Add residual block to U-Net¶

There are two types of "skip connections" in DDPM. Both allow information to bypass intermediate layers, but they differ in scope and mathematical operation.

  • U-Net long skip connections (encoder↔decoder): the key is concatenation, not addition.
  • ResBlock short residual connections (addition): usually happen between consecutive layers (short distance). For example, $y = F(x) + x$ (the key is element-wise addition). This occurs in blocks such as "Input x → Layer1 → Layer2 → Layer3 → Output." The residual block in U-Net is essentially the same concept as in ResNet.

Add attention to U-Net¶

Self-Attention in U-Net is an independent module that is "inserted" at a specific convolutional layer. It only models global relationships within that layer and does not connect across layers. Its Q, K, and V all come from the feature map of this layer, and it models the global dependencies among all pixels within this feature map. Typically, it looks like:

Conv → [optional Self-Attention] → Conv

Notice that for $X_{out} = \text{Attention}(X_{in})$, the shape of $X_{out}, X_{in}$ doesn't change.

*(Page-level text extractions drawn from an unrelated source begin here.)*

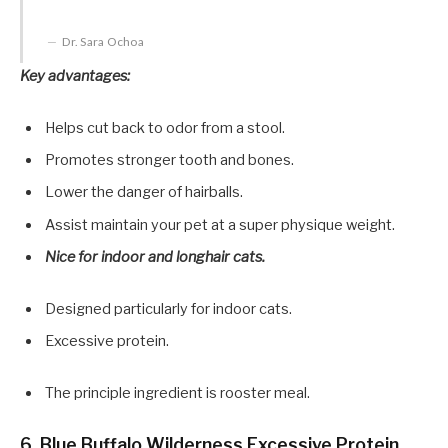
Dr. Sara Ochoa
Key advantages:
Helps cut back to odor from a stool.
Promotes stronger tooth and bones.
Lower the danger of hairballs.
Assist maintain your pet at a super physique weight.
Nice for indoor and longhair cats.
Designed particularly for indoor cats.
Excessive protein.
The principle ingredient is rooster meal.
6. Blue Buffalo Wilderness Excessive Protein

We usually use self-attention in low resolution layers because

  • The complexity of self-attention is O(N^2), where N = H × W. For high-resolution layers (such as 64×64, 128×128), N is very large, and the computational and memory cost becomes prohibitive.
  • Low resolution layers can already capture local features. Self-attention at medium or low resolutions can model global dependencies (the semantic relationships of the whole image). The high resolution layers are expected to add more details instead of global dependencies.

Example of Computing Attention¶

We use Scaled Dot-Product Attention as an example. Suppose the input feature is $$ X \in \mathbb{R}^{N \times C} $$ where:

  • $N = H \times W$: the number of pixels (or latent tokens) after flattening;
  • $C$: the channel dimension at each position.

Linear transformations give Q, K, V: $$ Q = X W_Q, \quad K = X W_K, \quad V = X W_V $$

Symbol Shape Meaning
$W_Q, W_K, W_V$ $C \times d$ learned linear projection matrices
$Q, K, V$ $N \times d$ query, key, and value vectors at each position

The similarity matrix and attention weights: $$ A = \text{softmax}\left(\frac{QK^T}{\sqrt{d}}\right) $$ Element-wise form: $$ S = \frac{QK^T}{\sqrt{d}}, \quad S_{ij} = \frac{q_i \cdot k_j}{\sqrt{d}} \quad \Rightarrow \quad A_{ij} = \frac{\exp(S_{ij})}{\sum_{m=1}^{N} \exp(S_{im})} $$

Symbol Shape Meaning
$QK^T$ $N \times N$ similarity between every pair of positions
$A$ $N \times N$ attention weights matrix, row-normalized

Weighted sum to get the output: $$ Y = A V, \quad Y_i = \sum_{j=1}^{N} A_{ij} V_j $$

Symbol Shape Meaning
$V$ $N \times d$ value representation at each position
$A V$ $N \times d$ global features for each query after attention
$Y$ $N \times d$ self-attention output (reshape back to $C \times H \times W$)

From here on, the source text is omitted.